Omit every picture, and retype the lines that run from the beginning of the data below through the line containing "right front paw: (385, 340)", inclusive.

## Data for processing
———
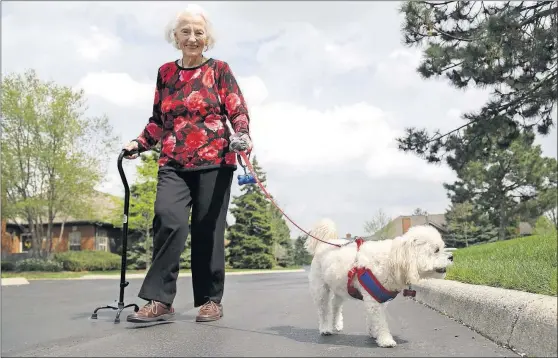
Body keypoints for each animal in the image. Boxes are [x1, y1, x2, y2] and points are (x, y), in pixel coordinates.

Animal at [306, 219, 456, 348]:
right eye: (436, 250)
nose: (452, 257)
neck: (392, 260)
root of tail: (325, 243)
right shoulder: (373, 301)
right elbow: (380, 322)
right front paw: (385, 340)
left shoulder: (378, 297)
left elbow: (374, 320)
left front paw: (374, 333)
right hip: (321, 289)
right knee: (323, 309)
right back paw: (325, 328)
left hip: (340, 287)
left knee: (335, 305)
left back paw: (336, 324)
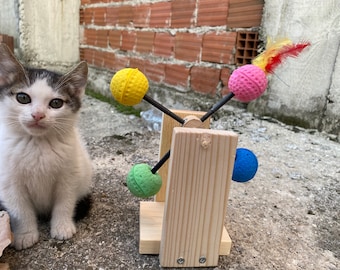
———
## Solution
Body keypoints for each animal in the image. Boxes are [x1, y1, x2, y2] and points are (x, y), in pixel coordinates.

Animal at [306, 219, 456, 348]:
right eye: (436, 250)
nose: (452, 257)
neck: (392, 260)
root of tail: (325, 243)
right shoulder: (373, 301)
right elbow: (380, 322)
right front paw: (385, 340)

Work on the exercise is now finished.